Financial self-sufficiency for an orphanage in Uganda that houses 75 children. A performing-arts summer camp in Nigeria for 43 talented but underprivileged girls. More than 5,000 bed nets distributed to households in rural Sierra Leone to protect against malaria infection. Vertical planters that enable residents of a Nairobi slum to grow their own food.
These examples, a handful chosen from many, demonstrate the outcomes of Harvard undergraduates’ projects in developing countries. Youthful idealism is nothing new, but among the generation of students in college today, a desire to change the world combines with facility in traveling abroad and a can-do attitude. The result: no problem is too big, too persistent, or too far from home to confront.

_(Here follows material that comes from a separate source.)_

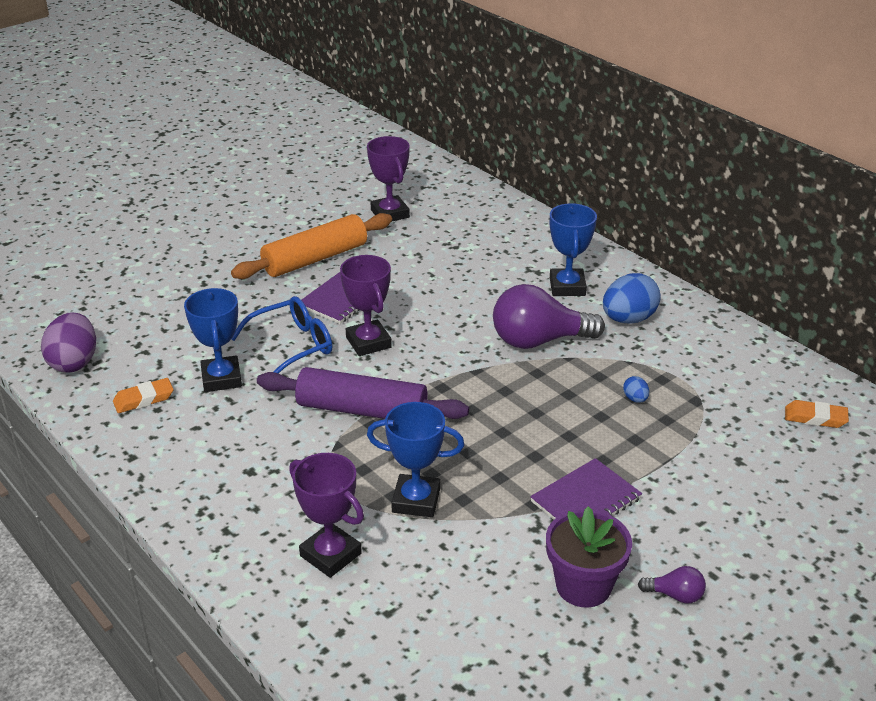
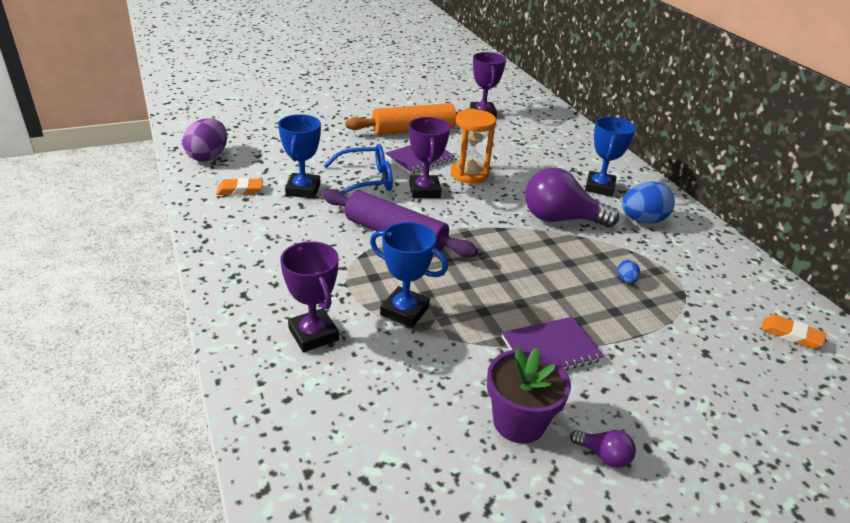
camera: 15 degrees right, 0 degrees up
none -> orange hourglass [451,109,496,184]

At Harvard, courses and programs have sprung up to provide the academic scaffolding to support students’ bold ideas. One of these, the social-engagement initiative in the department of African and African American studies, will graduate its first seniors this year. Students in this program undertake a service project as an alternative thesis (read about Oluwadara Johnson’s and Sangu Delle’s projects below, and see this sidebar). Department chair Evelyn Brooks Higginbotham says the initiative embodies the idea that there need not be a strict division between knowledge gathering and knowledge application—that applied learning through service or entrepreneurship can feed back into the classroom. “There is no reason,” she says, “why academic work and doing good have to be bifurcated.”
In developing Engineering Sciences 147, “Idea Translation”—a course offered for the first time in 2006 (see “Artful Engineering,” May-June 2007, page 12)—McKay professor of the practice of biomedical engineering David Edwards aimed for a similar balance of contemplation and action. The course challenges students to take on big problems of our time (with a focus on the developing world)—HIV, malaria, hunger, lack of access to education—and to imagine creative solutions (attempts by Elizabeth Nowak and David Sengeh are described below). Then it gets pragmatic, prompting them to consider the reasons for success or failure of previous efforts to solve the same problems. As the students prepare to go on location with their startups, the course connects them to mentors with technical and cultural expertise—and to potential funders.
As the research fellow who directs the Idea Translation Lab at Harvard—an incubator founded by Edwards and affiliated with the course—W. Hugo Van Vuuren ’07 supports students’ hunch that they can have an impact even before getting their college diplomas. In fact, he advocates a shift from regarding such projects as add-ons to an undergraduate education to viewing them as core components. “Thinking Harvard is just in 02138 undervalues what Harvard can be,” says Van Vuuren, a onetime student in the Idea Translation course. “The truly exciting thing to me is how Harvard people engage with the world. …And if you agree with the assumption that you learn more by doing, then we should encourage students to act more, to do more, to experience more.”
Harvard College dean Evelynn M. Hammonds is sympathetic to the idea that such international ventures don’t distract but rather enhance a student’s education here in Cambridge. As she reads reports written by students who received Harvard funding to go abroad, she says, “What I’m seeing is the students being very good at taking what they’re learning at Harvard, applying it in a new context, and coming back with different kinds of questions that they will then explore here.”